Where does the string "down" occur in the entries below? Copy every line where it does.

Records for this task: Begin

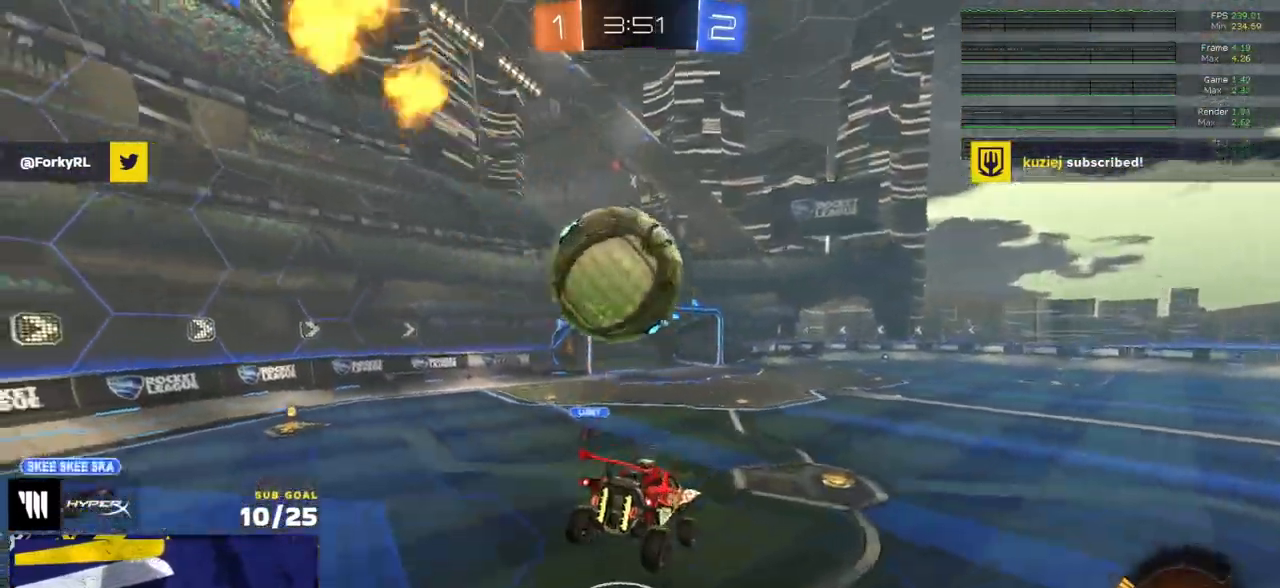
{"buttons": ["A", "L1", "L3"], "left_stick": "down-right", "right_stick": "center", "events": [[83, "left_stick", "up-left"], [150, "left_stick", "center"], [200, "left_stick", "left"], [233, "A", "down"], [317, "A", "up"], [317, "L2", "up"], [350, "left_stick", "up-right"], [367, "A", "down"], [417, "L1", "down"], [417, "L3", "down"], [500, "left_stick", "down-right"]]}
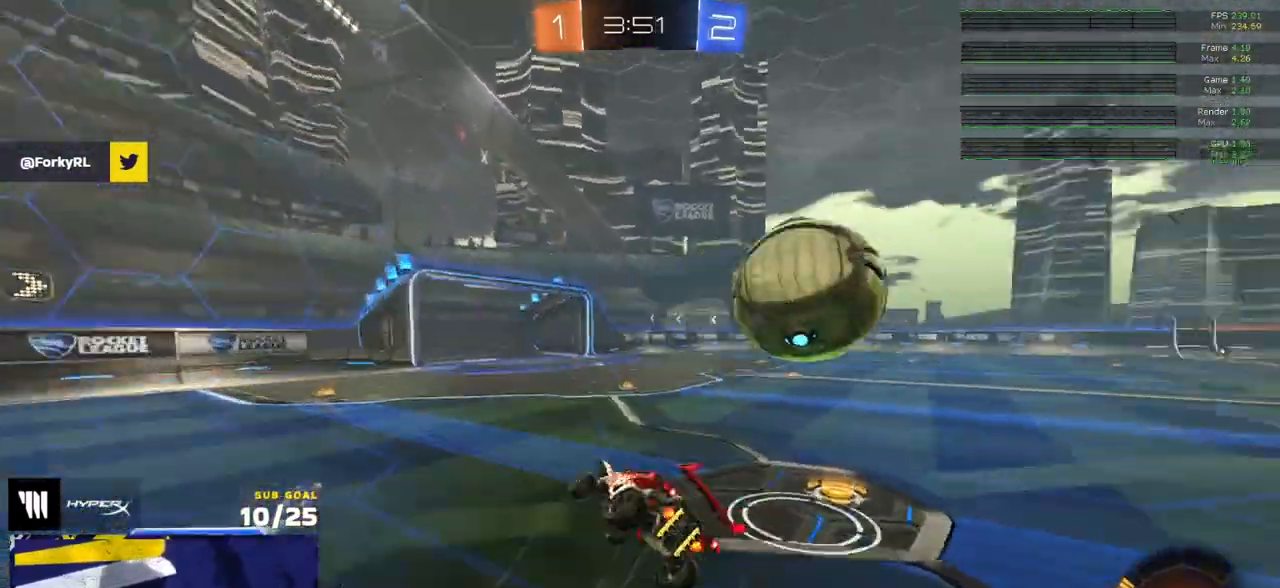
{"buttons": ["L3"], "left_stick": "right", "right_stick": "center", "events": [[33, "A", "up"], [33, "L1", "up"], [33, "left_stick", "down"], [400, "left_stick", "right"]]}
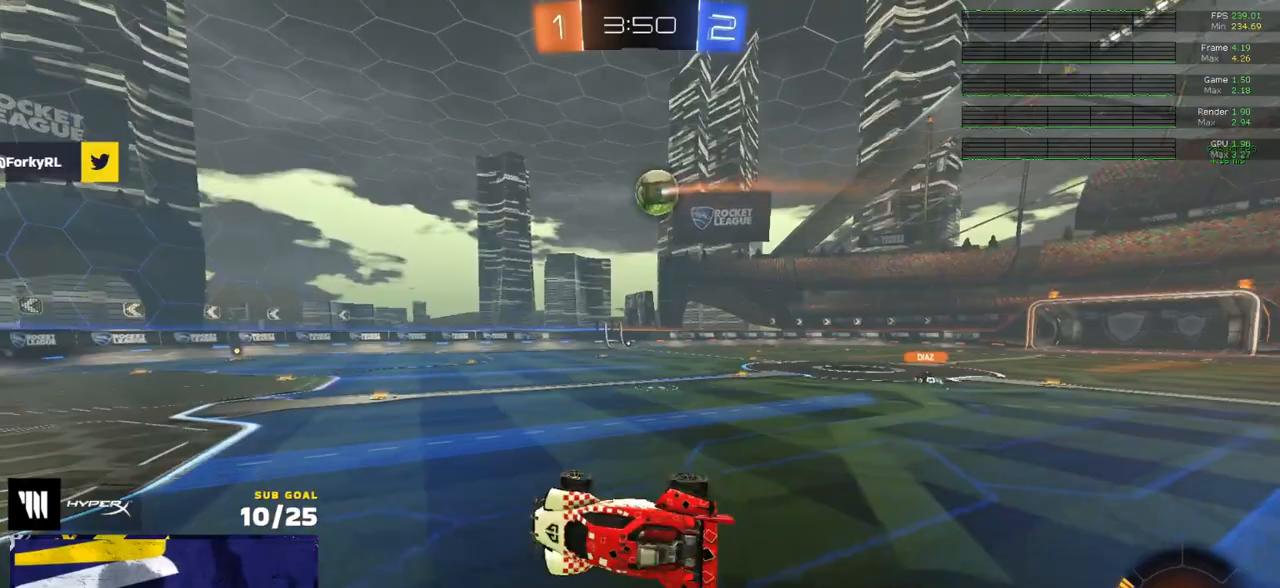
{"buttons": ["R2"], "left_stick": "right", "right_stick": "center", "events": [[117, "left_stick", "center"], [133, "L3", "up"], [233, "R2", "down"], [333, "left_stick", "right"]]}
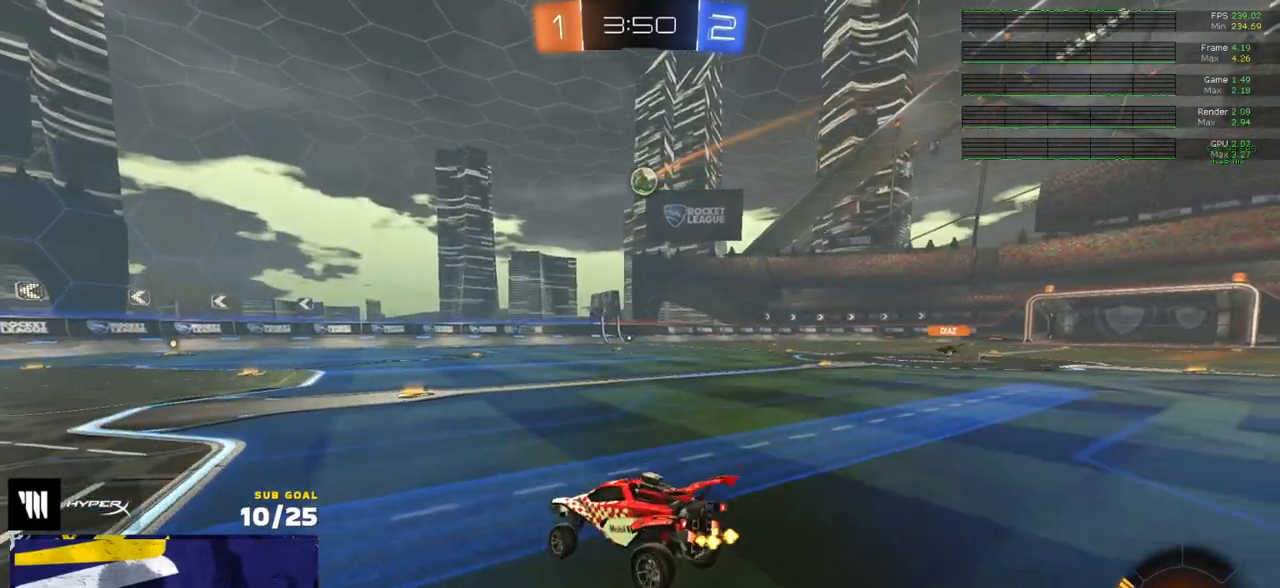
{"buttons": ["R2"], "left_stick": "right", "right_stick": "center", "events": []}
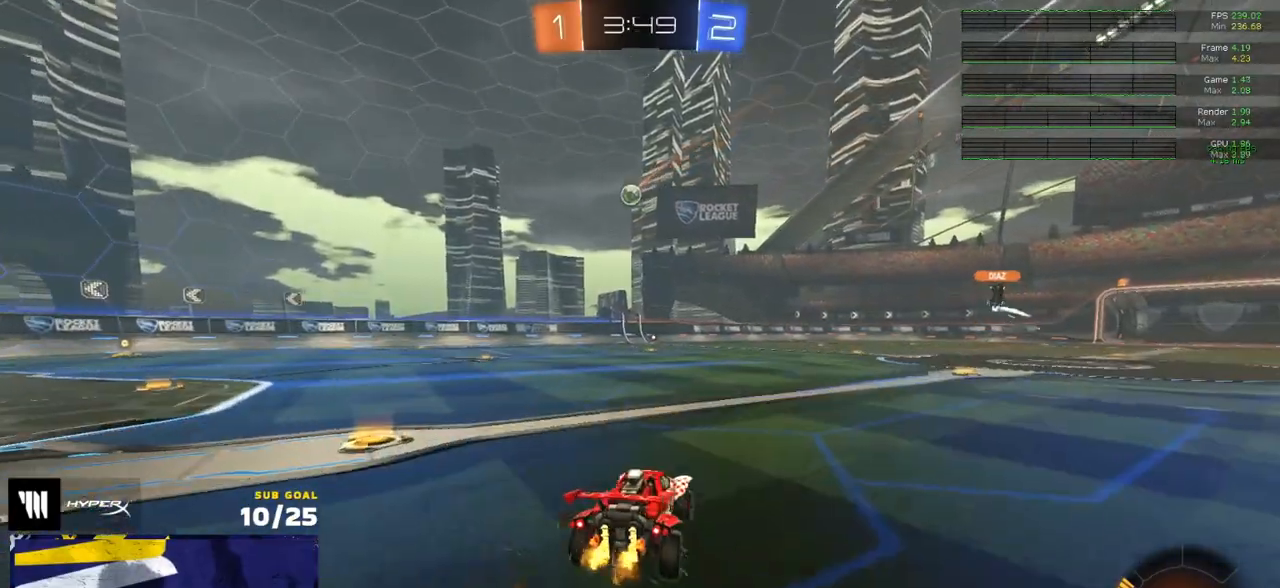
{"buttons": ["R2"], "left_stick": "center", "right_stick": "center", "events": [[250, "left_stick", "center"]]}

Records for this task: End
Records for this task: Begin

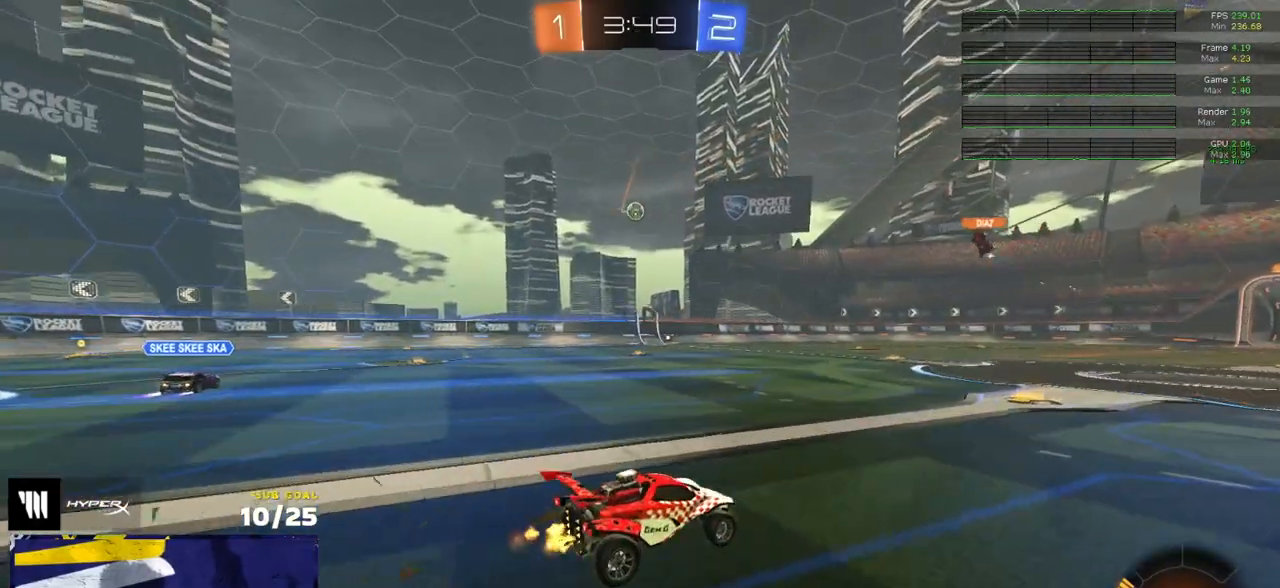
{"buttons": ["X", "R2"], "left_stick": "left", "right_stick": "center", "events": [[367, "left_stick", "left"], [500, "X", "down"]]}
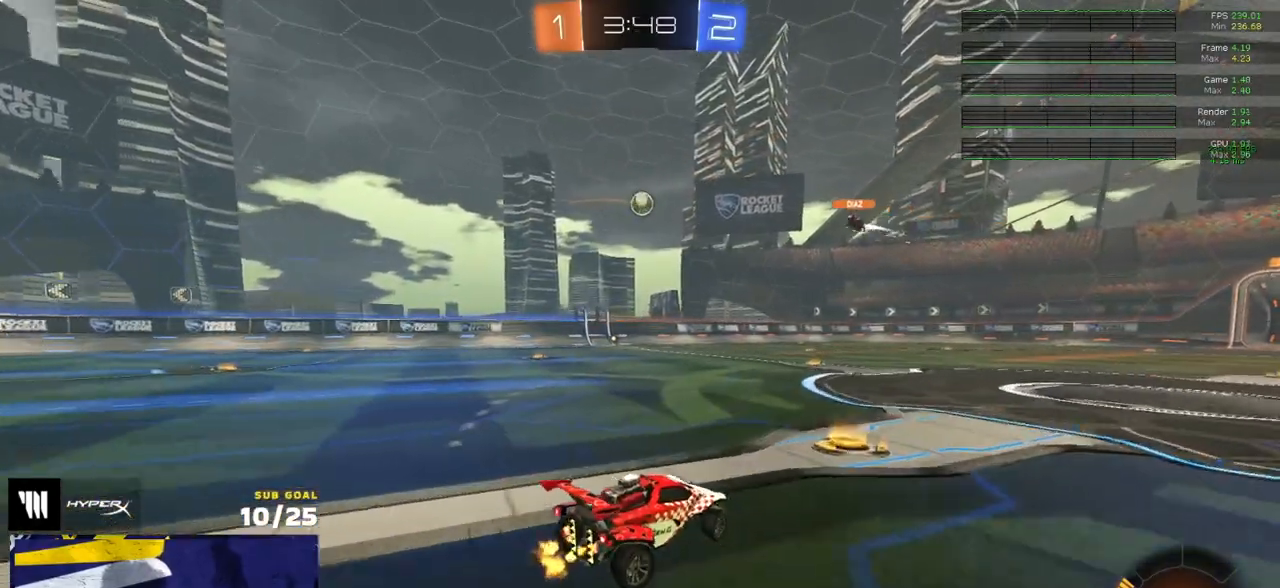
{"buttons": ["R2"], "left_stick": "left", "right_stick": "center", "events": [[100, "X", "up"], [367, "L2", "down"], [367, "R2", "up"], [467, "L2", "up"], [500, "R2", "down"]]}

Records for this task: End
Records for this task: Begin

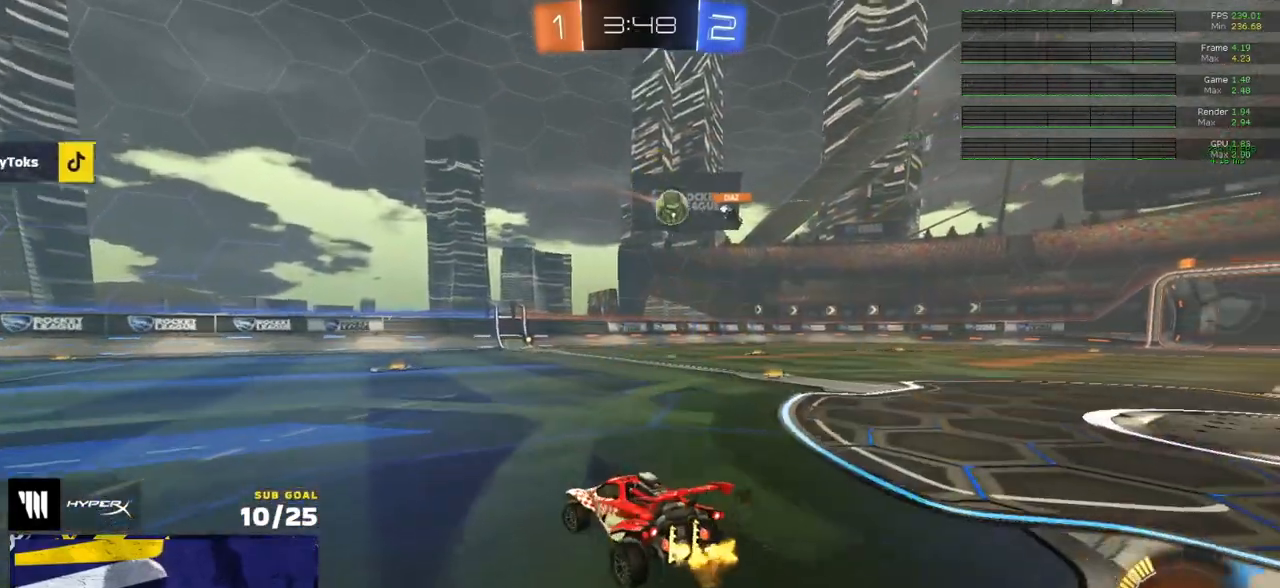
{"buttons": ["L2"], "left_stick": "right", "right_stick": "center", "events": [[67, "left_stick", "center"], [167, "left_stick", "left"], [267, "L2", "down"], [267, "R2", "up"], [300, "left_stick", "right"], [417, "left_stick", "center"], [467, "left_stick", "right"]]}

Records for this task: End

Exercise response:
{"buttons": ["A", "L1", "L3"], "left_stick": "down-right", "right_stick": "center", "events": [[83, "left_stick", "up-left"], [150, "left_stick", "center"], [200, "left_stick", "left"], [233, "A", "down"], [317, "A", "up"], [317, "L2", "up"], [350, "left_stick", "up-right"], [367, "A", "down"], [417, "L1", "down"], [417, "L3", "down"], [500, "left_stick", "down-right"]]}
{"buttons": ["L3"], "left_stick": "right", "right_stick": "center", "events": [[33, "A", "up"], [33, "L1", "up"], [33, "left_stick", "down"], [400, "left_stick", "right"]]}
{"buttons": ["R2"], "left_stick": "right", "right_stick": "center", "events": [[117, "left_stick", "center"], [133, "L3", "up"], [233, "R2", "down"], [333, "left_stick", "right"]]}
{"buttons": ["X", "R2"], "left_stick": "left", "right_stick": "center", "events": [[367, "left_stick", "left"], [500, "X", "down"]]}
{"buttons": ["R2"], "left_stick": "left", "right_stick": "center", "events": [[100, "X", "up"], [367, "L2", "down"], [367, "R2", "up"], [467, "L2", "up"], [500, "R2", "down"]]}
{"buttons": ["L2"], "left_stick": "right", "right_stick": "center", "events": [[67, "left_stick", "center"], [167, "left_stick", "left"], [267, "L2", "down"], [267, "R2", "up"], [300, "left_stick", "right"], [417, "left_stick", "center"], [467, "left_stick", "right"]]}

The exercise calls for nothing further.